PatchCensor: Patch Robustness Certification for Transformers via Exhaustive Testing

from arxiv, This paper has been accepted by ACM Transactions on Software Engineering and Methodology (TOSEM'23) in "Continuous Special Section: AI and SE." Please include TOSEM for any citations

Vision Transformer (ViT) is known to be highly nonlinear like other classical neural networks and could be easily fooled by both natural and adversarial patch perturbations. This limitation could pose a threat to the deployment of ViT in the real industrial environment, especially in safety-critical scenarios. In this work, we propose PatchCensor, aiming to certify the patch robustness of ViT by applying exhaustive testing. We try to provide a provable guarantee by considering the worst patch attack scenarios. Unlike empirical defenses against adversarial patches that may be adaptively breached, certified robust approaches can provide a certified accuracy against arbitrary attacks under certain conditions. However, existing robustness certifications are mostly based on robust training, which often requires substantial training efforts and the sacrifice of model performance on normal samples. To bridge the gap, PatchCensor seeks to improve the robustness of the whole system by detecting abnormal inputs instead of training a robust model and asking it to give reliable results for every input, which may inevitably compromise accuracy. Specifically, each input is tested by voting over multiple inferences with different mutated attention masks, where at least one inference is guaranteed to exclude the abnormal patch. This can be seen as complete-coverage testing, which could provide a statistical guarantee on inference at the test time. Our comprehensive evaluation demonstrates that PatchCensor is able to achieve high certified accuracy (e.g. 67.1% on ImageNet for 2%-pixel adversarial patches), significantly outperforming state-of-the-art techniques while achieving similar clean accuracy (81.8% on ImageNet). Meanwhile, our technique also supports flexible configurations to handle different adversarial patch sizes (up to 25%) by simply changing the masking strategy.

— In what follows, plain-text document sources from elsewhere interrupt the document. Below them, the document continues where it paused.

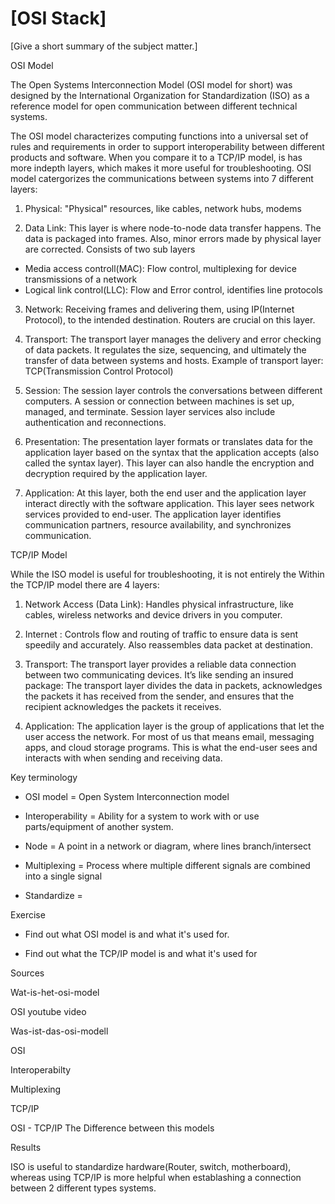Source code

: # [OSI Stack]
[Give a short summary of the subject matter.]

OSI Model 

The Open Systems Interconnection Model (OSI model for short) was designed by the International Organization for Standardization (ISO) as a reference model for open communication between different technical systems. 

The OSI model characterizes computing functions into a universal set of rules and requirements in order to support interoperability between different products and software. When you compare it to a TCP/IP model, is has more indepth layers, which makes it more useful for troubleshooting. OSI model catergorizes the communications between systems into 7 different layers: 

 

1. Physical: "Physical" resources, like cables, network hubs, modems 

2. Data Link: This layer is where node-to-node data transfer happens. The data is packaged into frames. Also, minor errors made by physical layer are corrected. Consists of two sub layers 
- Media access controll(MAC): Flow control, multiplexing for device         transmissions of a network 
- Logical link control(LLC): Flow and Error control, identifies line protocols 


3. Network: Receiving frames and delivering them, using IP(Internet Protocol), to the intended destination. Routers are crucial on this layer. 

4. Transport: The transport layer manages the delivery and error checking of data packets. It regulates the size, sequencing, and ultimately the transfer of data between systems and hosts. Example of transport layer: TCP(Transmission Control Protocol) 

5. Session: The session layer controls the conversations between different computers. A session or connection between machines is set up, managed, and terminate. Session layer services also include authentication and reconnections. 

6. Presentation: The presentation layer formats or translates data for the application layer based on the syntax that the application accepts (also called the syntax layer). This layer can also handle the encryption and decryption required by the application layer. 

7. Application: At this layer, both the end user and the application layer interact directly with the software application. This layer sees network services provided to end-user. The application layer identifies communication partners, resource availability, and synchronizes communication. 

 

 

 TCP/IP Model 

While the ISO model is useful for troubleshooting, it is not entirely the Within the TCP/IP model there are 4 layers: 

1. Network Access (Data Link): Handles physical infrastructure, like cables, wireless networks and device drivers in you computer. 

2. Internet : Controls flow and routing of traffic to ensure data is sent speedily and accurately. Also reassembles data packet at destination. 

3. Transport: The transport layer provides a reliable data connection between two communicating devices. It’s like sending an insured package: The transport layer divides the data in packets, acknowledges the packets it has received from the sender, and ensures that the recipient acknowledges the packets it receives. 

4. Application: The application layer is the group of applications that let the user access the network. For most of us that means email, messaging apps, and cloud storage programs. This is what the end-user sees and interacts with when sending and receiving data. 

Key terminology 

- OSI model = Open System Interconnection model 

- Interoperability = Ability for a system to work with or use parts/equipment of another system. 

- Node = A point in a network or diagram, where lines branch/intersect 

- Multiplexing = Process where multiple different signals are combined into a single signal 

- Standardize = 

Exercise 

- Find out what OSI model is and what it's used for. 

- Find out what the TCP/IP model is and what it's used for 

Sources 

Wat-is-het-osi-model 

 OSI youtube video 

 Was-ist-das-osi-modell 

 OSI 

 Interoperabilty 

 Multiplexing 

 TCP/IP 

 OSI - TCP/IP The Difference between this models 


Results 

ISO is useful to standardize hardware(Router, switch, motherboard), whereas using TCP/IP is more helpful when establashing a connection between 2 different types systems.  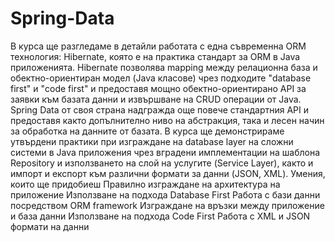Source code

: # Spring-Data
В курса ще разгледаме в детайли работата с една съвременна ORM технология: Hibernate, която е на практика стандарт за ORM в Java приложенията. 
Hibernate позволява mapping между релационна база и обектно-ориентиран модел (Java класове) чрез подходите "database first" и "code first" 
и предоставя мощно обектно-ориентирано API за заявки към базата данни и извършване на CRUD операции от Java. 
Spring Data от своя страна надгражда още повече стандартния API и предоставя както допълнително ниво на абстракция, 
така и лесен начин за обработка на данните от базата.
В курса ще демонстрираме утвърдени практики при изграждане на database layer на сложни системи в Java приложения 
чрез вградени имплементации на шаблона Repository и използването на слой на услугите (Service Layer),
както и импорт и експорт към различни формати за данни (JSON, XML).
Умения, които ще придобиеш
Правилно изграждане на архитектура на приложение
Използване на подхода Database First
Работа с бази данни посредством ORM framework
Изграждане на връзки между приложение и база данни
Използване на подхода Code First
Работа с XML и JSON формати на данни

翻译：视觉Transformer（ViT）与其他经典神经网络一样，具有高度非线性的特点，容易被自然扰动和对抗性补丁攻击所欺骗。这一局限性可能对ViT在真实工业环境中的部署构成威胁，尤其是在安全关键场景中。为此，本文提出PatchCensor方法，旨在通过穷举测试来认证ViT的补丁鲁棒性。我们尝试通过考虑最恶劣的补丁攻击场景来提供可证明的保证。与可能被适应性突破的对抗性补丁经验性防御不同，认证鲁棒方法能在特定条件下针对任意攻击提供认证精度。然而，现有鲁棒性认证大多基于鲁棒训练，这往往需要大量的训练成本并以牺牲模型对正常样本的性能为代价。为弥合这一差距，PatchCensor通过检测异常输入而非训练鲁棒模型来提升系统整体鲁棒性——后者要求模型对每个输入给出可靠结果，不可避免地会影响准确率。具体而言，每个输入通过多个采用不同变异注意力掩码的推理结果进行投票测试，其中至少一次推理能保证排除异常补丁。这可视为完全覆盖测试，能在测试时为推理提供统计保证。综合评估表明，PatchCensor能够实现高认证精度（例如在ImageNet上针对2%像素对抗补丁达67.1%），显著优于现有技术，同时保持相近的干净样本准确率（ImageNet上达81.8%）。此外，我们的技术还支持灵活配置，仅需改变掩码策略即可处理不同尺寸的对抗补丁（最高可达25%）。